Miró la carta que aguardaba en su escritorio y esa frase de inmolación que todos usan y algunos piensan de veras: toute à toi. Se le ocurrió que es posible sentir el reflejo de un dolor ajeno cuando se ha dejado de sentir el propio. Se puso la carta en el bolsillo.

—Qué lejos la han llevado de su Pendélé —dijo.

—¿Qué es Pendélé?

—No sé… un baile en casa de un amigo, un muchacho de cara simple y resplandeciente, que va a misa los domingos con la familia y se duerme en una cama de una plaza, quizá.

—La gente tiene que crecer. Estamos llamados a cosas más complicadas que ésas.

—¿Usted cree?

—Cuando somos niños pensamos como niños.

—No puedo cotejar citas bíblicas con usted, padre, pero sin duda también hay algo acerca de tener que ser como niñitos si hemos de heredar… Hemos crecido bastante mal. Las complicaciones se han ramificado demasiado… debimos detenernos con la ameba… no, mucho antes, con los silicates. Si su Dios quería un mundo adulto debió darnos un cerebro adulto.

—La mayoría de nosotros nos creamos nuestras propias complicaciones, señor Querry.

—¿Para qué nos dio genitales si quería que pensáramos claramente? Un doctor no prescribe marihuana para aclarar el pensamiento.

—Pensé que no tenía usted interés en nada.

—No lo tengo. He llegado al otro lado, a la nada. Al mismo tiempo no me gusta mirar atrás —dijo, y la carta crujió apenas cuando se movió.

—El remordimiento es una clase de fe.

—Oh, no, no lo es. Usted trata de meterlo todo en la red de su fe, padre, pero no puede usted robarse todas las virtudes. La dulzura no es cristiana, el auto-sacrificio no lo es, la caridad no lo es, el remordimiento no lo es. Supongo que el hombre de las cavernas lloraba al ver las lágrimas de otro. ¿Y no ha visto usted llorar a un perro? Cuando el mundo se enfríe, cuando la vacuidad de su creencia quede definitivamente revelada, habrá siempre algún tonto perplejo e incrédulo que cubrirá el cuerpo de otro con el suyo para darle una hora más de vida.

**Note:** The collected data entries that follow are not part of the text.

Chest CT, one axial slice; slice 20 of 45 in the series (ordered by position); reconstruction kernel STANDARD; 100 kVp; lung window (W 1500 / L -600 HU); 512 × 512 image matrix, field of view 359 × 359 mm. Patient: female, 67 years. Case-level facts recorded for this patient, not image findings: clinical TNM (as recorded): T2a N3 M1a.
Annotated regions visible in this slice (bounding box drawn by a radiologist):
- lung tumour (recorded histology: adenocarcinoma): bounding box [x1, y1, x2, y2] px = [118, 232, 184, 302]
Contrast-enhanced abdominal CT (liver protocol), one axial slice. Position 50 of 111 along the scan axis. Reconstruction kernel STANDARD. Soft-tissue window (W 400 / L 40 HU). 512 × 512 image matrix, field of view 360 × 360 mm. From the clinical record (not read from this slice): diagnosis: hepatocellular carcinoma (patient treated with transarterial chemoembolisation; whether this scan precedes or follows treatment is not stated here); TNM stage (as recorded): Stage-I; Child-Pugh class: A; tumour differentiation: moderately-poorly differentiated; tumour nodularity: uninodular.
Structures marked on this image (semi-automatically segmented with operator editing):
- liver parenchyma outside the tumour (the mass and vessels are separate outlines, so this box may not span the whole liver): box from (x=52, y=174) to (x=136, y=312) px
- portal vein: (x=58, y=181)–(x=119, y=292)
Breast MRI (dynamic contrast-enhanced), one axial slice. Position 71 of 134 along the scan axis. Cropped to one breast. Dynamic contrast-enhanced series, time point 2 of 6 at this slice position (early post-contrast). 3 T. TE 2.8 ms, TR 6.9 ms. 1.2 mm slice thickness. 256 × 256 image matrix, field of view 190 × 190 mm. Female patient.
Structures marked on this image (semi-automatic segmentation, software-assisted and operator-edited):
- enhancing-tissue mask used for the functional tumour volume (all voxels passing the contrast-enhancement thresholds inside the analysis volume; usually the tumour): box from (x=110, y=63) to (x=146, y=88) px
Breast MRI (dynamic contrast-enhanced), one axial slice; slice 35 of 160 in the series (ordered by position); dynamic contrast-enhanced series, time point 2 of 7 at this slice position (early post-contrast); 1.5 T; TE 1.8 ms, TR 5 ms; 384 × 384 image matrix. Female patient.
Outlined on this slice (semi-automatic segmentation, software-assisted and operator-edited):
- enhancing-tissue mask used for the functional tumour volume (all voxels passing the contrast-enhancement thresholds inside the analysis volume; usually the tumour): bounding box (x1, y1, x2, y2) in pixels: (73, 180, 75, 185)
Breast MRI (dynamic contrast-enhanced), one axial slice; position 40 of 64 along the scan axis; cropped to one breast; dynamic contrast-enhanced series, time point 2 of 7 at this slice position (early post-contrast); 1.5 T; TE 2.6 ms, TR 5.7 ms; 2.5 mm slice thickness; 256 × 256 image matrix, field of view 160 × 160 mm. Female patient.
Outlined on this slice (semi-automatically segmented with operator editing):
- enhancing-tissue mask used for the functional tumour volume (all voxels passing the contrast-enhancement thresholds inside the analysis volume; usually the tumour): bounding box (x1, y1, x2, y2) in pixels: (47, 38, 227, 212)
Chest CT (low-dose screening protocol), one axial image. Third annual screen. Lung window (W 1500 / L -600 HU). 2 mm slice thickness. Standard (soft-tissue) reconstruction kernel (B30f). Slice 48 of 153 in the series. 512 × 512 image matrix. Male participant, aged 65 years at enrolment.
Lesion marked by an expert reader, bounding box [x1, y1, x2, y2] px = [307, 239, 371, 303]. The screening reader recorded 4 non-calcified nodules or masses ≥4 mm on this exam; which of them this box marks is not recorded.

—¿Cree usted eso? Pero recuerdo haberlo oído decir que era usted incapaz de amor.

—Lo soy. Lo espantoso es saber que será mi cuerpo el que otro cubrirá. Sin duda una mujer. Tienen pasión por los muertos. Sus misales están repletos de tarjetas recordatorias.

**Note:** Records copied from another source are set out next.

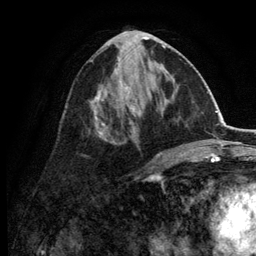
Breast MRI (dynamic contrast-enhanced), one axial slice; position 59 of 134 along the scan axis; cropped to one breast; dynamic contrast-enhanced series, time point 2 of 6 at this slice position (early post-contrast); 3 T; TE 2.8 ms, TR 7.5 ms; 256 × 256 image matrix, field of view 175 × 175 mm. Female patient.
Structures marked on this image (semi-automatically segmented with operator editing):
- enhancing-tissue mask used for the functional tumour volume (all voxels passing the contrast-enhancement thresholds inside the analysis volume; usually the tumour): bounding box [x1, y1, x2, y2] px = [84, 31, 165, 157]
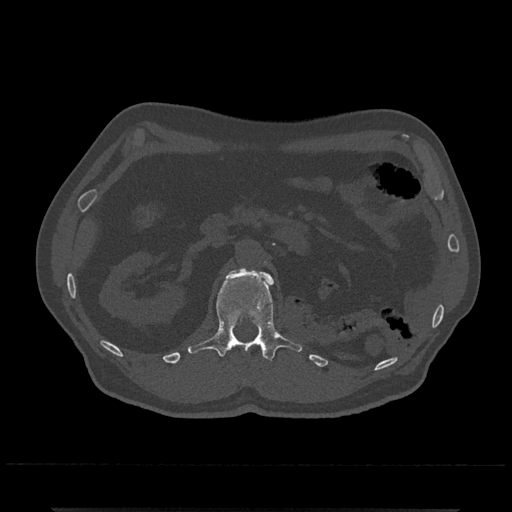
CT including the spine, one axial slice; position 365 of 797 along the scan axis; 120 kVp; bone window (W 1800 / L 400 HU); 0.5 mm slice thickness; 512 × 512 image matrix. Male patient, age 67 years. From the clinical record (not read from this slice): primary cancer: prostate.
Outlined on this slice (semi-automatically segmented with operator editing):
- L1 vertebra: box from (x=187, y=268) to (x=303, y=361) px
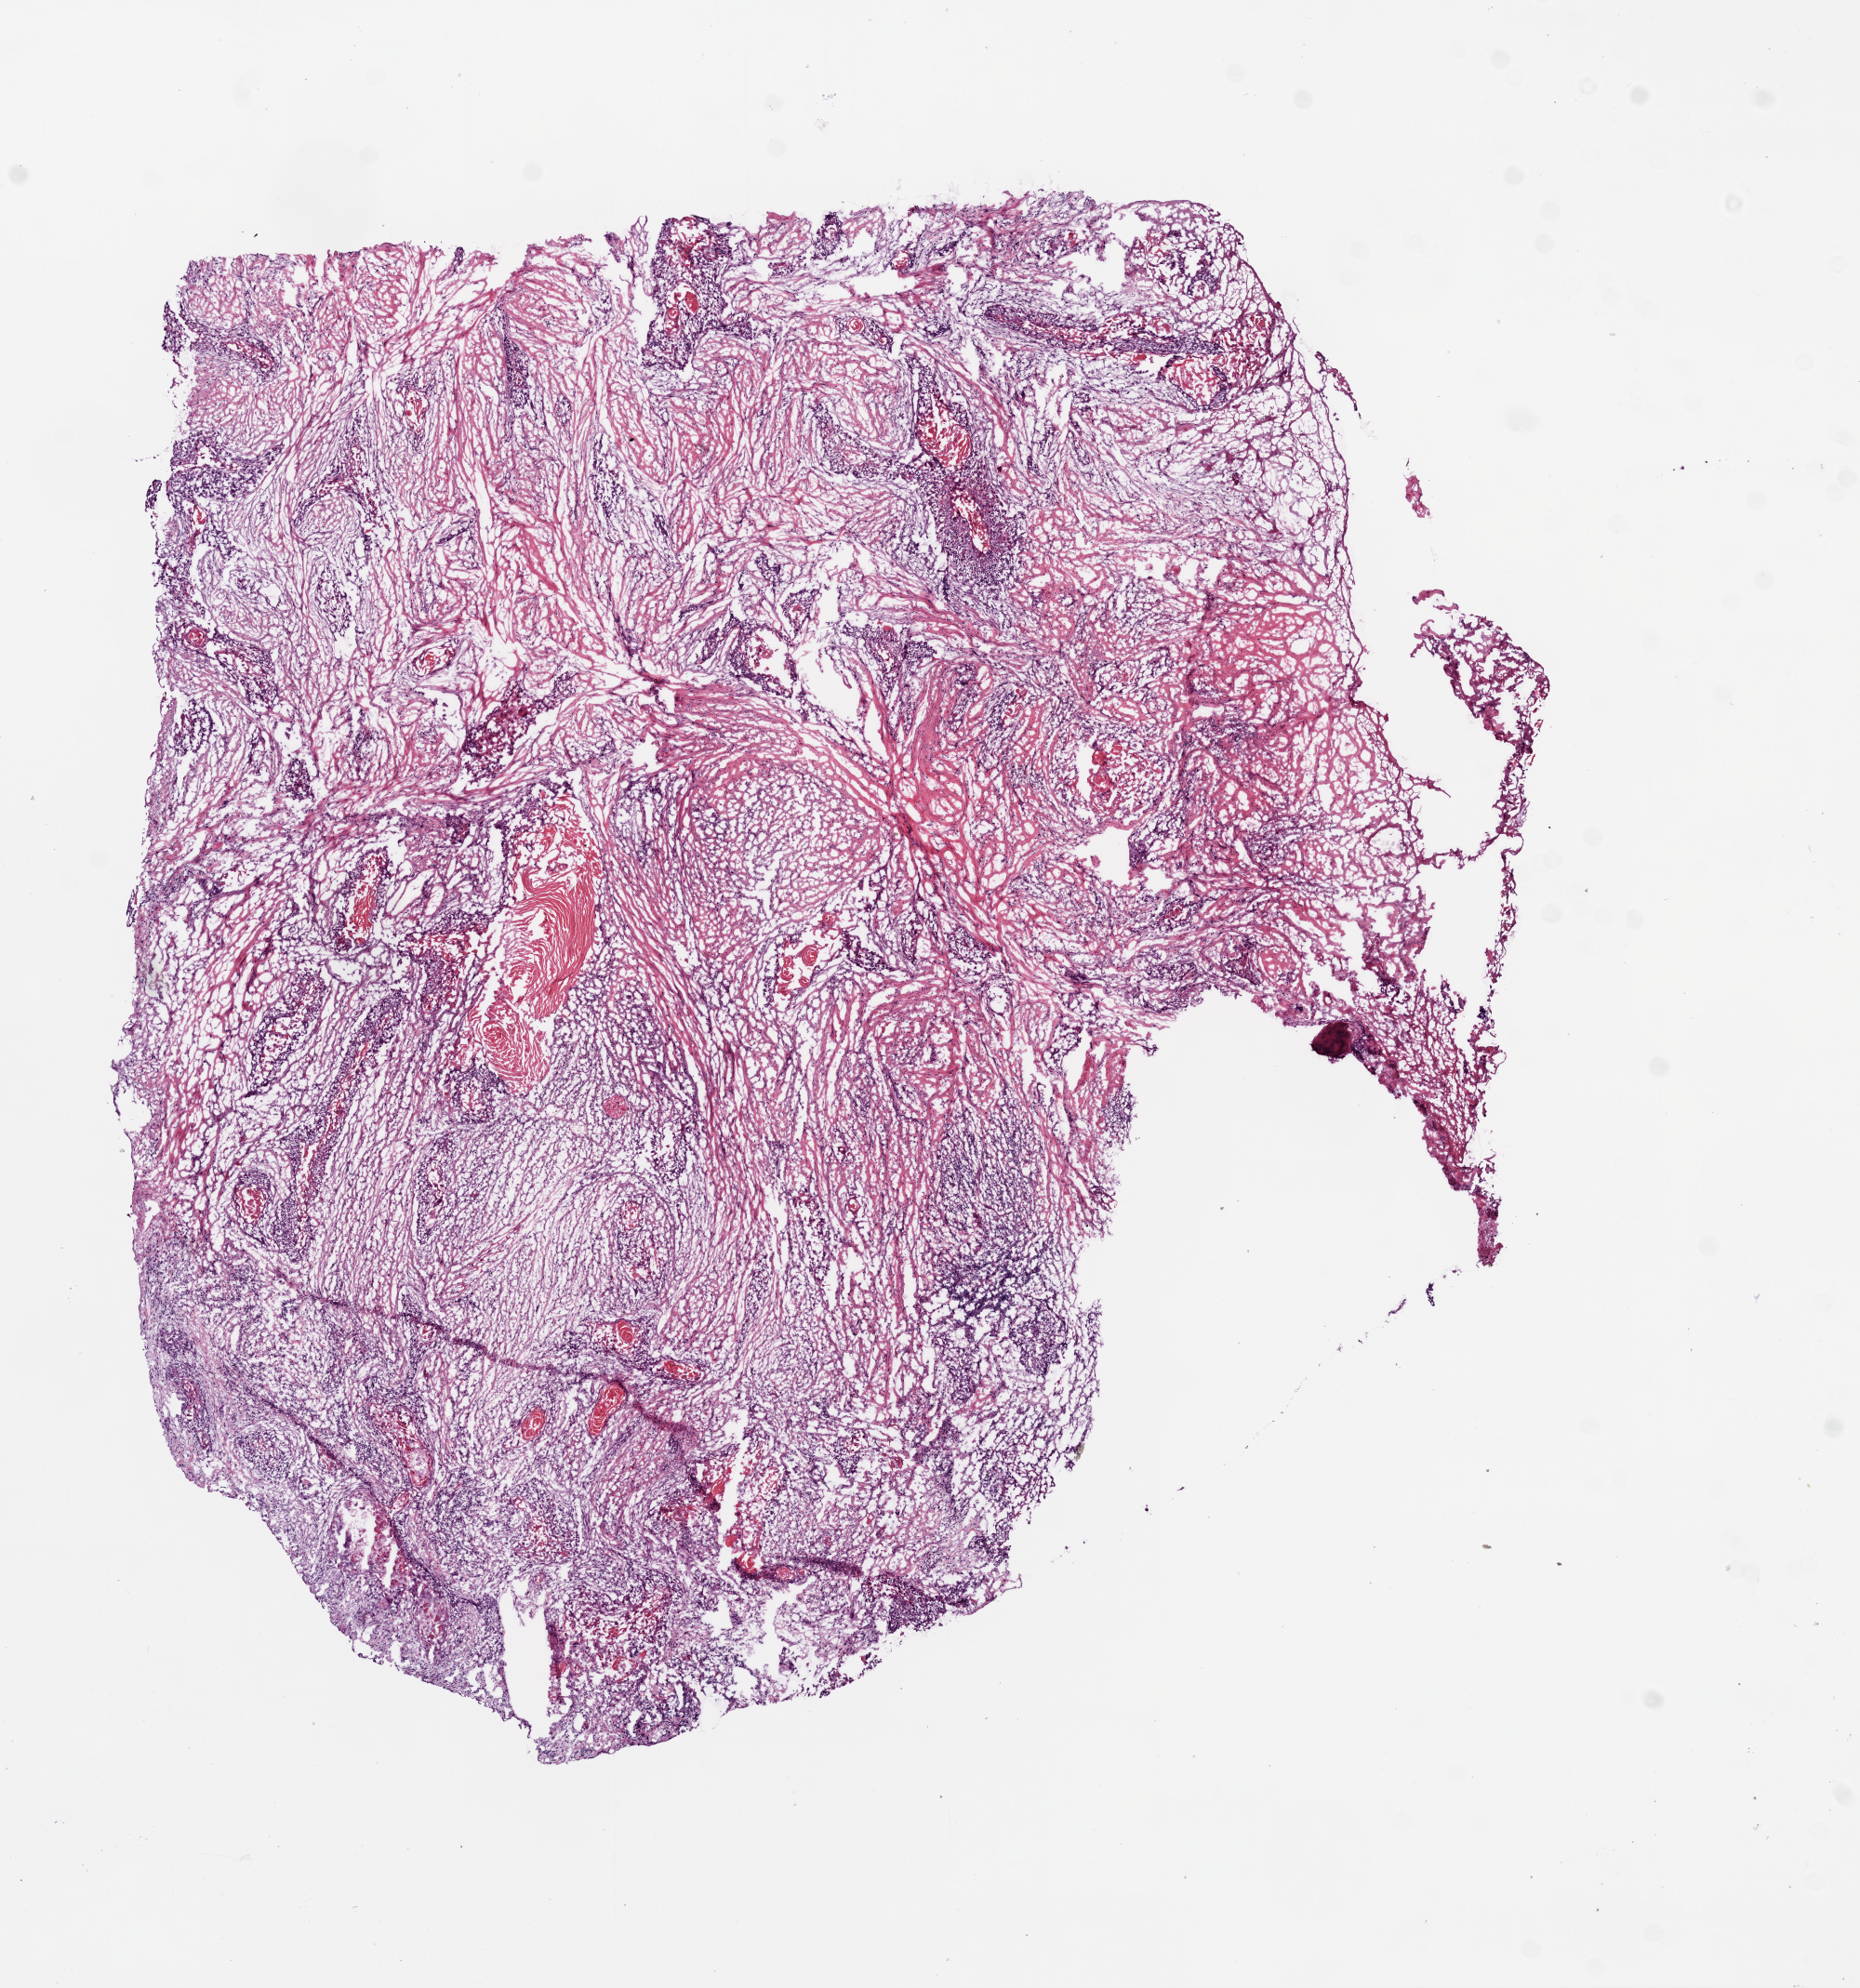
Whole-slide histology image, H&E-stained — a low-resolution overview of the entire scanned area, about 8.0 x 8.6 mm; frozen section from the bottom of the tissue portion; sample: primary tumour, head and neck. Patient: male, age at initial diagnosis 56 years. Histologic grade: G2 (moderately differentiated). Pathologist review of this section (percent, as recorded): tumour cells 45%, tumour nuclei 65%, normal cells 0%, stromal cells 50%, necrosis 5%.
- AJCC pathologic stage: IVA
- histologic diagnosis: Squamous cell carcinoma, NOS (overlapping lesion of lip, oral cavity and pharynx)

El superior se arrancó de la boca el cigarro y después encendió otro mientras caminaba hacia la puerta. Querry le gritó:

—He llegado demasiado lejos, ¿no es cierto? Déjeme usted de fastidiar con esa muchacha y sus malditas lágrimas.

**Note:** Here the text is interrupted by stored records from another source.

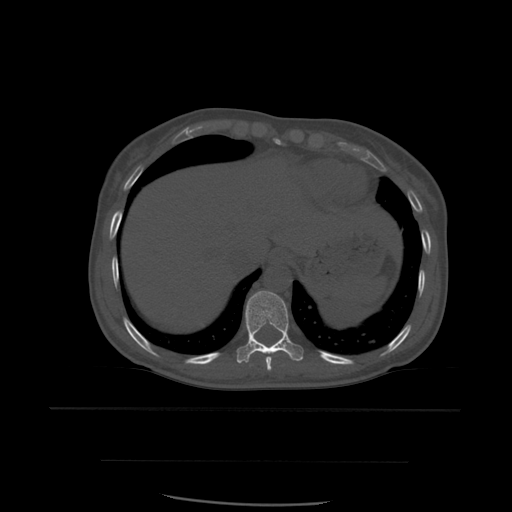
CT including the spine, one axial slice; position 319 of 574 along the scan axis; bone window (W 1800 / L 400 HU); 1.25 mm slice thickness; 512 × 512 image matrix, field of view 392 × 392 mm. Patient age 48 years. From the clinical record (not read from this slice): primary cancer: lung.
Outlined on this slice (semi-automatically segmented with operator editing):
- T10 vertebra: bounding box [x1, y1, x2, y2] px = [237, 291, 304, 364]
- T9 vertebra: [266, 345, 282, 371]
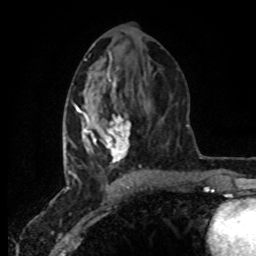
Breast MRI (dynamic contrast-enhanced), one axial slice; position 37 of 80 along the scan axis; cropped to one breast; dynamic contrast-enhanced series, time point 2 of 8 at this slice position (early post-contrast); 1.5 T; TE 4.2 ms, TR 7 ms; 2 mm slice thickness; 256 × 256 image matrix, field of view 160 × 160 mm. Female patient.
Annotated regions visible in this slice (semi-automatically segmented with operator editing):
- enhancing-tissue mask used for the functional tumour volume (all voxels passing the contrast-enhancement thresholds inside the analysis volume; usually the tumour): box from (x=65, y=78) to (x=142, y=178) px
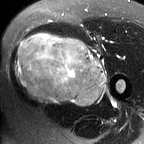
MRI of an extremity soft-tissue mass, one axial slice; slice 33 of 60 in the series (ordered by position); T2-weighted fat-saturated; MR volume resampled by the dataset authors to the PET/CT grid (not the native acquisition matrix); 3.27 mm slice thickness; 144 × 144 image matrix, field of view 141 × 141 mm. Female patient. Case-level facts recorded for this patient, not image findings: histological type: pleiomorphic leiomyosarcoma; grade: intermediate; site of the primary tumour: left thigh.
Annotated regions visible in this slice (expert contour drawn on MRI and transferred to this co-registered scan by the dataset authors):
- gross tumour volume including surrounding oedema: box from (x=15, y=33) to (x=105, y=107) px
- gross tumour volume (mass): (x=15, y=35)–(x=105, y=105)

Dio un furioso puñetazo en la mesa porque le pareció que había usado una frase sólo aplicable a los estigmas.

Cuando el superior se marchó, Querry llamó a Deo Gratias. El hombre apareció apoyado en sus tres pies sin dedos. Miró el lavatorio, para comprobar si debía vaciarlo.

—No, no es eso —dijo Querry—. Siéntate. Quiero pedirte algo.

El hombre dejó su bastón y se sentó de cuclillas en el suelo. Hasta el acto de sentarse resultaba difícil sin dedos de pies y manos. Querry encendió un cigarrillo y lo puso en la boca del hombre.

—La próxima vez que quieras irte de aquí, ¿me llevarás contigo?

No hubo respuesta. Querry siguió:

—No, no necesitas responder. Por supuesto, no lo harás. Dime, Deo Gratias, ¿cómo era el agua? ¿Como el gran río, aquí?

El hombre sacudió la cabeza.

—¿Como el lago en Tumba?

—No.

—¿Cómo era, Deo Gratias?

—Caía del cielo.

—¿Una cascada?

Pero la palabra carecía de sentido para Deo Gratias en esa llana región de honda maleza.

—Tú eras un niño, en esos días, y tu madre te llevaba a la espalda. ¿Había muchos otros niños?

Deo Gratias sacudió la cabeza.

—Dime qué ocurrió.

Nous étions hereux —dijo Deo Gratias.